> [PROVIDED DATA]:
»»

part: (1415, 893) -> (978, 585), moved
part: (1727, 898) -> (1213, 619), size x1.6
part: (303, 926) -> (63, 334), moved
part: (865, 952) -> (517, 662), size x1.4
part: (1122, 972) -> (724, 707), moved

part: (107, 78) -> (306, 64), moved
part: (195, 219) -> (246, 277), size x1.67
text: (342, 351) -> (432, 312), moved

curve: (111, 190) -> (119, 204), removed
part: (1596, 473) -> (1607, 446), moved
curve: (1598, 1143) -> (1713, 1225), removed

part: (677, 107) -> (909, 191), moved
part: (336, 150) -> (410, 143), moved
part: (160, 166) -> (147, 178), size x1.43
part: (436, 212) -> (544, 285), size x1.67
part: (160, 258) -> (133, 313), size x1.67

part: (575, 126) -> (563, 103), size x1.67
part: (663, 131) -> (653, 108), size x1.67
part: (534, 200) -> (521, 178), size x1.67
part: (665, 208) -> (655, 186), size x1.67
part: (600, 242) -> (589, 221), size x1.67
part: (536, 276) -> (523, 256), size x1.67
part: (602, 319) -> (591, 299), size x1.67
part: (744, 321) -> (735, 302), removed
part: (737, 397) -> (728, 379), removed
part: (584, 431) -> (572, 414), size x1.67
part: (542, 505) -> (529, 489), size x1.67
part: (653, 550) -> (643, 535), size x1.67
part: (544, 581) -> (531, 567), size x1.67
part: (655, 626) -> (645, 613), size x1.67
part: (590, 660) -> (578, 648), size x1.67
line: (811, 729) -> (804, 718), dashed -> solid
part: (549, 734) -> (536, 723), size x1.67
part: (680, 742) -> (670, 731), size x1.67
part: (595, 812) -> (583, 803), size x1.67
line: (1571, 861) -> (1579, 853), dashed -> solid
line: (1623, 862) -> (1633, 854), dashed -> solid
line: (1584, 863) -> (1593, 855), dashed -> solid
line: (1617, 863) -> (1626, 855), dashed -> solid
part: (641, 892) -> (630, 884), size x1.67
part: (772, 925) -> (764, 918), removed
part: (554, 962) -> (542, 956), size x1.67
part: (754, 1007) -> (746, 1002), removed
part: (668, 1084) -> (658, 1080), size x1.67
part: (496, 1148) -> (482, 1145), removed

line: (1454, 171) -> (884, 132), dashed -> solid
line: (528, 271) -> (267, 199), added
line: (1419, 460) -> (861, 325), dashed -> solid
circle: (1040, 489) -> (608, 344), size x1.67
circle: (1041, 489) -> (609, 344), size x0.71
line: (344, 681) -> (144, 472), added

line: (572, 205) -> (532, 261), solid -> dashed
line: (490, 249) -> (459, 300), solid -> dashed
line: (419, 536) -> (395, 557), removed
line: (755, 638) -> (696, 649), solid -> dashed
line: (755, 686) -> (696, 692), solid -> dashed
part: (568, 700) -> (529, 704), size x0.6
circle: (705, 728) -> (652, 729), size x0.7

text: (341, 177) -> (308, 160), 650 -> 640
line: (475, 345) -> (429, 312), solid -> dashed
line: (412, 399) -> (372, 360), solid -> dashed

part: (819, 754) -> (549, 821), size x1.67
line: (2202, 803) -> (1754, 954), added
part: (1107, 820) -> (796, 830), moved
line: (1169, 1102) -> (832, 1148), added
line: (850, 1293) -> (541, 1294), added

««

Would you please copy the whole listing exactly as given?

> [PROBLEM SOLUTION]:
part: (1415, 893) -> (978, 585), moved
part: (1727, 898) -> (1213, 619), size x1.6
part: (303, 926) -> (63, 334), moved
part: (865, 952) -> (517, 662), size x1.4
part: (1122, 972) -> (724, 707), moved

part: (107, 78) -> (306, 64), moved
part: (195, 219) -> (246, 277), size x1.67
text: (342, 351) -> (432, 312), moved

curve: (111, 190) -> (119, 204), removed
part: (1596, 473) -> (1607, 446), moved
curve: (1598, 1143) -> (1713, 1225), removed

part: (677, 107) -> (909, 191), moved
part: (336, 150) -> (410, 143), moved
part: (160, 166) -> (147, 178), size x1.43
part: (436, 212) -> (544, 285), size x1.67
part: (160, 258) -> (133, 313), size x1.67

part: (575, 126) -> (563, 103), size x1.67
part: (663, 131) -> (653, 108), size x1.67
part: (534, 200) -> (521, 178), size x1.67
part: (665, 208) -> (655, 186), size x1.67
part: (600, 242) -> (589, 221), size x1.67
part: (536, 276) -> (523, 256), size x1.67
part: (602, 319) -> (591, 299), size x1.67
part: (744, 321) -> (735, 302), removed
part: (737, 397) -> (728, 379), removed
part: (584, 431) -> (572, 414), size x1.67
part: (542, 505) -> (529, 489), size x1.67
part: (653, 550) -> (643, 535), size x1.67
part: (544, 581) -> (531, 567), size x1.67
part: (655, 626) -> (645, 613), size x1.67
part: (590, 660) -> (578, 648), size x1.67
line: (811, 729) -> (804, 718), dashed -> solid
part: (549, 734) -> (536, 723), size x1.67
part: (680, 742) -> (670, 731), size x1.67
part: (595, 812) -> (583, 803), size x1.67
line: (1571, 861) -> (1579, 853), dashed -> solid
line: (1623, 862) -> (1633, 854), dashed -> solid
line: (1584, 863) -> (1593, 855), dashed -> solid
line: (1617, 863) -> (1626, 855), dashed -> solid
part: (641, 892) -> (630, 884), size x1.67
part: (772, 925) -> (764, 918), removed
part: (554, 962) -> (542, 956), size x1.67
part: (754, 1007) -> (746, 1002), removed
part: (668, 1084) -> (658, 1080), size x1.67
part: (496, 1148) -> (482, 1145), removed

line: (1454, 171) -> (884, 132), dashed -> solid
line: (528, 271) -> (267, 199), added
line: (1419, 460) -> (861, 325), dashed -> solid
circle: (1040, 489) -> (608, 344), size x1.67
circle: (1041, 489) -> (609, 344), size x0.71
line: (344, 681) -> (144, 472), added

line: (572, 205) -> (532, 261), solid -> dashed
line: (490, 249) -> (459, 300), solid -> dashed
line: (419, 536) -> (395, 557), removed
line: (755, 638) -> (696, 649), solid -> dashed
line: (755, 686) -> (696, 692), solid -> dashed
part: (568, 700) -> (529, 704), size x0.6
circle: (705, 728) -> (652, 729), size x0.7

text: (341, 177) -> (308, 160), 650 -> 640
line: (475, 345) -> (429, 312), solid -> dashed
line: (412, 399) -> (372, 360), solid -> dashed

part: (819, 754) -> (549, 821), size x1.67
line: (2202, 803) -> (1754, 954), added
part: (1107, 820) -> (796, 830), moved
line: (1169, 1102) -> (832, 1148), added
line: (850, 1293) -> (541, 1294), added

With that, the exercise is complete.